There are others ways to reach your advocates without flooding their inbox:

Log-in page. According to Sirius Decisions a B-B research and advisory firm. Every time someone logs in is an opportunity to communicate. This is very effective, especially for active users. The key is to refresh the login page at least once, if not two to three times, per week.

In-app messaging. A company’s Product and Engineering team can be very reluctant to allow for communicating with customers through the actual platform. There are some legitimate concerns on one hand and turf issues on the other. At Crimson, the Product team experimented with Intercom’s, in-app customer messaging products as a way of reaching out to users. Once they decided it was safe and viable, Intercom was made available to Support and Advocacy, We are still working on governance. The key benefits of in-app messaging are to lower the need for e-mail and communicating with platform users in context.

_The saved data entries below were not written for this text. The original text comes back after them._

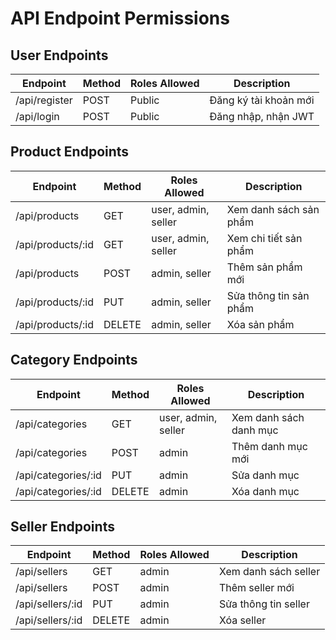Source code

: # API Endpoint Permissions

## User Endpoints

| Endpoint             | Method | Roles Allowed      | Description                |
|----------------------|--------|--------------------|----------------------------|
| /api/register        | POST   | Public             | Đăng ký tài khoản mới      |
| /api/login           | POST   | Public             | Đăng nhập, nhận JWT        |

## Product Endpoints

| Endpoint             | Method | Roles Allowed      | Description                |
|----------------------|--------|--------------------|----------------------------|
| /api/products        | GET    | user, admin, seller| Xem danh sách sản phẩm     |
| /api/products/:id    | GET    | user, admin, seller| Xem chi tiết sản phẩm      |
| /api/products        | POST   | admin, seller      | Thêm sản phẩm mới          |
| /api/products/:id    | PUT    | admin, seller      | Sửa thông tin sản phẩm     |
| /api/products/:id    | DELETE | admin, seller      | Xóa sản phẩm               |

## Category Endpoints

| Endpoint             | Method | Roles Allowed      | Description                |
|----------------------|--------|--------------------|----------------------------|
| /api/categories      | GET    | user, admin, seller| Xem danh sách danh mục     |
| /api/categories      | POST   | admin              | Thêm danh mục mới          |
| /api/categories/:id  | PUT    | admin              | Sửa danh mục               |
| /api/categories/:id  | DELETE | admin              | Xóa danh mục               |

## Seller Endpoints

| Endpoint             | Method | Roles Allowed      | Description                |
|----------------------|--------|--------------------|----------------------------|
| /api/sellers         | GET    | admin              | Xem danh sách seller       |
| /api/sellers         | POST   | admin              | Thêm seller mới            |
| /api/sellers/:id     | PUT    | admin              | Sửa thông tin seller       |
| /api/sellers/:id     | DELETE | admin              | Xóa seller                 |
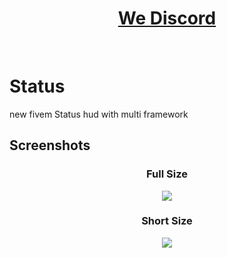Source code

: <div align='center'><h1><a href='https://discord.gg/BFbDt6yNaj'>We Discord</a></h3></div>
<br>

# Status
new fivem Status hud with multi framework



## Screenshots
<div align='center'><h3><a>Full Size</a></h3></div>
<div align='center'><img src='https://cdn.discordapp.com/attachments/997534295122001971/1056474471168475156/image.png'/></div>
<div align='center'><h3><a>Short Size</a></h3></div>
<div align='center'><img src='https://cdn.discordapp.com/attachments/997534295122001971/1056475400227803146/image.png'/></div>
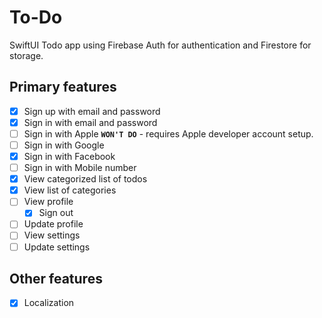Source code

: # To-Do
SwiftUI Todo app using Firebase Auth for authentication and Firestore for storage.

## Primary features
- [x] Sign up with email and password
- [x] Sign in with email and password
- [ ] Sign in with Apple **`WON'T DO`** - requires Apple developer account setup.
- [ ] Sign in with Google
- [x] Sign in with Facebook
- [ ] Sign in with Mobile number
- [x] View categorized list of todos
- [x] View list of categories
- [ ] View profile
    - [x] Sign out
- [ ] Update profile
- [ ] View settings
- [ ] Update settings

## Other features
- [x] Localization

Company website. There’s no reason why customer events and advocacy opportunities cannot be highlighted in the events section of the web page.

Landing page. When our customers register for training, user groups or workshops, we expose them to all the ways they can get involved with the brand by linking them to the Crimson landing page.

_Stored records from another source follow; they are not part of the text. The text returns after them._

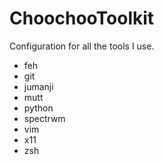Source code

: ChoochooToolkit
===============

Configuration for all the tools I use.

* feh
* git
* jumanji
* mutt
* python
* spectrwm
* vim
* x11
* zsh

Cross-promotion. Mention upcoming events, advocacy campaigns and initiatives during online and on-site events and highlight them in any follow-up.

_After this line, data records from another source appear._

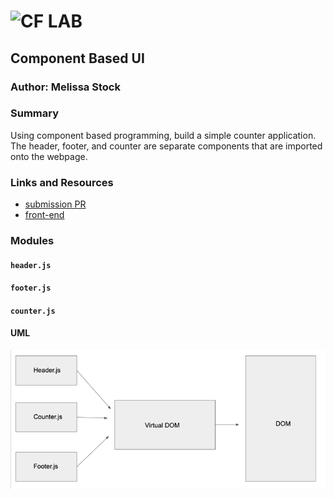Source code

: ![CF](http://i.imgur.com/7v5ASc8.png) LAB
=================================================

## Component Based UI

### Author: Melissa Stock

### Summary
Using component based programming, build a simple counter application. The header, footer, and counter are separate components that are imported onto the webpage. 

### Links and Resources
* [submission PR](https://github.com/MeStock/component-based-UI/pull/1)
* [front-end](https://codesandbox.io/s/class-26-2qvxm)

### Modules
#### `header.js`
#### `footer.js`
#### `counter.js`


#### UML
![Component Based UI UML](assests/component-based.png)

Moving forward, in HexaNEWS we expect to create targeted editions for unique audiences. Agency customers might receive a different lead article, decision-makers would see some thought leadership, or an international use-case would be highlighted for international customers.

Another initiative is better nurturing accounts that do not receive a Customer Success Manager. Companies align their CSM’s in many ways (geography, industry, contract value), and the reality is that not all customers receive a fully engaged CSM. It just does not scale. That said, there is a lot that can be done by creating an email and in-app messaging nurture stream on behalf of customers that do not receive a CSM.

It is incumbent on advocacy to constantly be tweaking our approach, messaging, and methods of reaching out to customers.